$2 A Day in the United States

The Brookings Institution has a brand new study on those living on $2 a day in the U.S. One of the most interesting findings is how the estimates depend on the data source. These estimates range from 4% (12 million) to zero:

different estimates of poverty rate 2

 

In response to questions about their study, the authors explain the range of estimates:

First, a significant portion of $2 poverty appears to be temporary, as evidenced by the lower poverty rates recorded when we extend the duration over which individuals’ welfare is assessed. Such spells may be accounted for by life events such as moving between jobs that are not necessarily indications of diminished welfare. Second, social protection programs play a critical role in the welfare of many of America’s poorest households. Programs such as food stamps (SNAP) and the Earned Income Tax Credit mean the difference between living above the $2 threshold or below it for millions of people according to some estimates. Third, a significant share of consumption for the $2 poor likely occurs out of resources that don’t count as income: savings and assets, borrowing, and in-kind government assistance. Poverty estimates based on income (money earned) and consumption (money spent) differ widely. This discrepancy is in keeping with the higher variability of income from month to month

Furthermore, the authors explain, “If we used the exact same criteria to measure poverty in the U.S. as is used by the World Bank to obtain official poverty estimates for the developing world, we would conclude that no-one in the U.S. falls under the $2 threshold. Part of the reason for this is that even the poorest people surveyed in America appear to find a way to meet their most basic material needs (valued above $2 a day) even if their reported income is zero or close to zero. Furthermore, the poor in America have access to public goods—public education, criminal justice and infrastructure—that would be the envy of the poor in the developing world.”

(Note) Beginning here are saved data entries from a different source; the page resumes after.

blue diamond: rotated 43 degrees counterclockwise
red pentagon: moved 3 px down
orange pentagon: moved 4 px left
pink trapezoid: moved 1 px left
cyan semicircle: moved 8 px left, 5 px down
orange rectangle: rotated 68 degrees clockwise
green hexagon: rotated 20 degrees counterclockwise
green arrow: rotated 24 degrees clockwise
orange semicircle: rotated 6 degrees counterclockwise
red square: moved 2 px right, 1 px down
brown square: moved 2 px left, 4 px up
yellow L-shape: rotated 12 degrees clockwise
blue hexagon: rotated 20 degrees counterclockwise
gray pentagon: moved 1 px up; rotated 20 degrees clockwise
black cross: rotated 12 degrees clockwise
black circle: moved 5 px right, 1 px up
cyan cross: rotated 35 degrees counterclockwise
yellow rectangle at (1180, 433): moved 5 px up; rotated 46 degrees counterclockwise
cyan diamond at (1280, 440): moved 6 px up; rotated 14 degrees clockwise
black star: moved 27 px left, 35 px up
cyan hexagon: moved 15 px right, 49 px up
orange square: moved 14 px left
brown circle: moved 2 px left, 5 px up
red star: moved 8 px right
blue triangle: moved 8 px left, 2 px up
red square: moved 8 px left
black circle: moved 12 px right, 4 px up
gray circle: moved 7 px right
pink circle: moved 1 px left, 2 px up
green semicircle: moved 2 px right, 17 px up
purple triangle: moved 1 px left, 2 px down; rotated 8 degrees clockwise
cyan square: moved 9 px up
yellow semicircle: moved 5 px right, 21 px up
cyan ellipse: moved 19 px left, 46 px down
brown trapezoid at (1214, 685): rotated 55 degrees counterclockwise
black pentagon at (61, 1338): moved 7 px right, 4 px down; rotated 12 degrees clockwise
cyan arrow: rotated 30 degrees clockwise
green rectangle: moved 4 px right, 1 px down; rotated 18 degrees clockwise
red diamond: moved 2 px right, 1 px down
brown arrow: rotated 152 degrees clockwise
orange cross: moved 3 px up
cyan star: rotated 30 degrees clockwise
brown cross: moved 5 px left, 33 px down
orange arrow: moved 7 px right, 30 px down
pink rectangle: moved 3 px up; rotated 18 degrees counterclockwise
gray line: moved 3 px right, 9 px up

Finally, the authors point out that “the methodology by which the World Bank compiles official global poverty estimates has recently changed. Whereas in the past the estimate was in practice just a measure of poverty in the developing world, the new method incorporates the populations of rich countries. For now, the entire population of these countries is assumed to not be poor.” 

Understanding data sources is important. Consumption is likely a more accurate way to assess the poor’s material well-being, as I think is demonstrated in the range of estimates above. On top of this, one must take into consideration the intangible assets of one’s country. These assets, according to the World Bank, refer to the nation’s human and social capital (i.e. worker skills and trust) and the quality of its formal and informal institutions (e.g. efficient judicial system, property rights). These make up most of a nation’s total wealth.1 In 2005 (the latest data from the World Bank), the U.S. had $734,195 total wealth per capita, with $627,246 (over 85%) of that wealth being intangible.

One of those studies that should both remind those in developed countries how lucky they are and how much work there is still left to do.